PSA to orgs: if you use Microsoft 365, check your email logs for an email from mbsupport@microsoft.com
Microsoft are emailing tenant admin email addresses about a breach by Midnight Blizzard - you might not get the emails due to spam filtering etc.
https://www.reddit.com/r/microsoft/comments/1dowpf9/midnight_blizzard_microsoft_email_data_sharing/ #threatintel
I would suggest orgs who use M365 want to check their Exchange Online logs for that email address.
Just to be super clear, these are legit emails. Microsoft didn’t follow their M365 customer data breach notification process.
Also, if you don’t use M365, check your email logs anyway.
I’ve blown this up on LinkedIn now as it’s clear from talking to lots of impacted orgs they’ve found out about their breach from me.
The emails in the MS notification flow don’t even pass SPF, DKIM. It’s great that MS are being transparent — but they need to get down how to notify orgs.
I know Mastodon didn’t look at the screenshot in this thread as they haven’t freaked out about CSAM being used as a job title 🤣
Gonna start replying to these saying it’s legit since nobody else is. https://answers.microsoft.com/en-us/msoffice/forum/all/midnight-blizzard-data-sharing-request-email/1c1e90f6-43fc-4c91-ac77-3127fb6a340c
My favourite part of this saga is aside from the MS breach notification emails not having valid DKIM signing nor SPF, the emails are getting flagged as phishing and submitted to sandboxes.
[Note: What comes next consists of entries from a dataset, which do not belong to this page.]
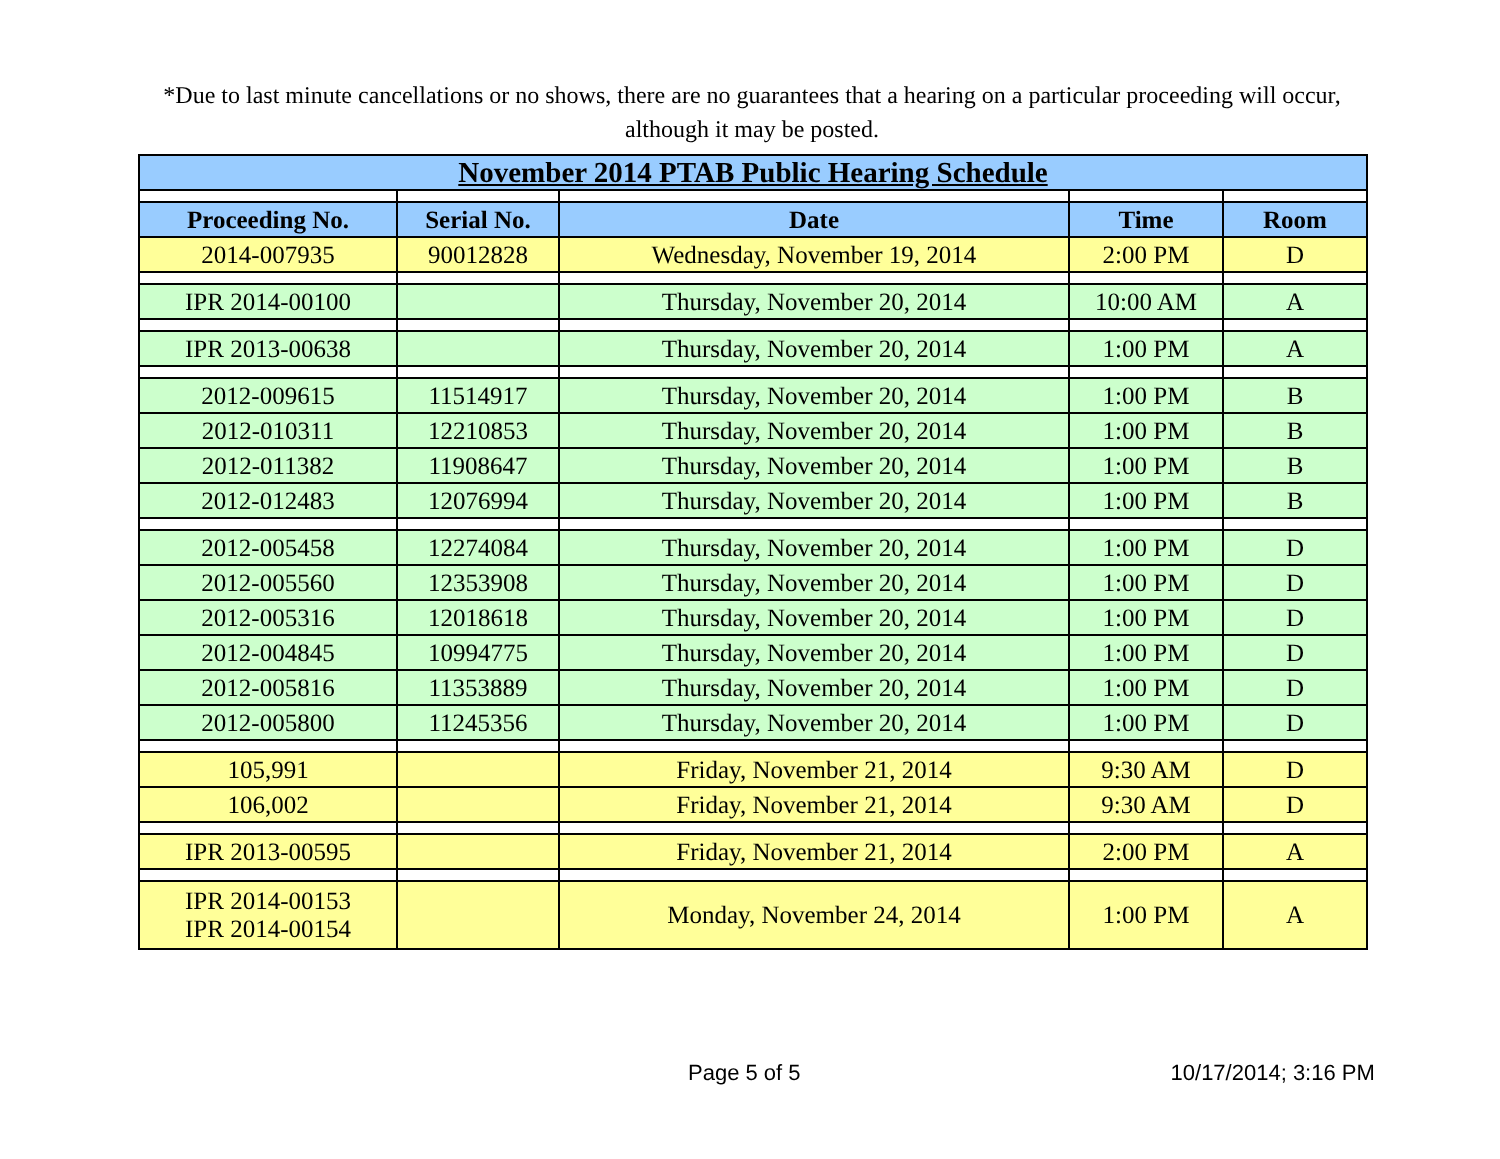*Due to last minute cancellations or no shows, there are no guarantees that a hearing on a particular proceeding will occur, although it may be posted.
| November 2014 PTAB Public Hearing Schedule | | | | |
| --- | --- | --- | --- | --- |
| Proceeding No. | Serial No. | Date | Time | Room |
| 2014-007935 | 90012828 | Wednesday, November 19, 2014 | 2:00 PM | D |
| IPR 2014-00100 | | Thursday, November 20, 2014 | 10:00 AM | A |
| IPR 2013-00638 | | Thursday, November 20, 2014 | 1:00 PM | A |
| 2012-009615 | 11514917 | Thursday, November 20, 2014 | 1:00 PM | B |
| 2012-010311 | 12210853 | Thursday, November 20, 2014 | 1:00 PM | B |
| 2012-011382 | 11908647 | Thursday, November 20, 2014 | 1:00 PM | B |
| 2012-012483 | 12076994 | Thursday, November 20, 2014 | 1:00 PM | B |
| 2012-005458 | 12274084 | Thursday, November 20, 2014 | 1:00 PM | D |
| 2012-005560 | 12353908 | Thursday, November 20, 2014 | 1:00 PM | D |
| 2012-005316 | 12018618 | Thursday, November 20, 2014 | 1:00 PM | D |
| 2012-004845 | 10994775 | Thursday, November 20, 2014 | 1:00 PM | D |
| 2012-005816 | 11353889 | Thursday, November 20, 2014 | 1:00 PM | D |
| 2012-005800 | 11245356 | Thursday, November 20, 2014 | 1:00 PM | D |
| 105,991 | | Friday, November 21, 2014 | 9:30 AM | D |
| 106,002 | | Friday, November 21, 2014 | 9:30 AM | D |
| IPR 2013-00595 | | Friday, November 21, 2014 | 2:00 PM | A |
| IPR 2014-00153 IPR 2014-00154 | | Monday, November 24, 2014 | 1:00 PM | A |
Page 5 of 5 10/17/2014; 3:16 PM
Each tenant has a unique URL, and I’m tracking over 500 so far - so there’s at least 500 victim orgs.
I’ve had multiple people reach out to me to say Microsoft support have told them the email in the screenshot isn’t legit. It is.
Get the MS support team to talk to Redmond security team if you get caught in that loop.
Also, everybody dealing with this, drink.
Is there any interest in a Signal group for people dealing with the Midnight Blizzard Microsoft email heist caper?
A nice summary of where this is up to so far. Transparency from MS = good and much needed, they just need to execute it better.
@GossiTheDog Transparency from Microsoft should read, "We aren't very good at making software, so we leveraged a monopoly position to force all of you to use our operating systems and software. Now our hold is slipping due to a change in platform focus, that we couldn't keep up with (we really suck at software), so we must play at being contrite in hopes that one day we can again say, "Suck it, suckers!".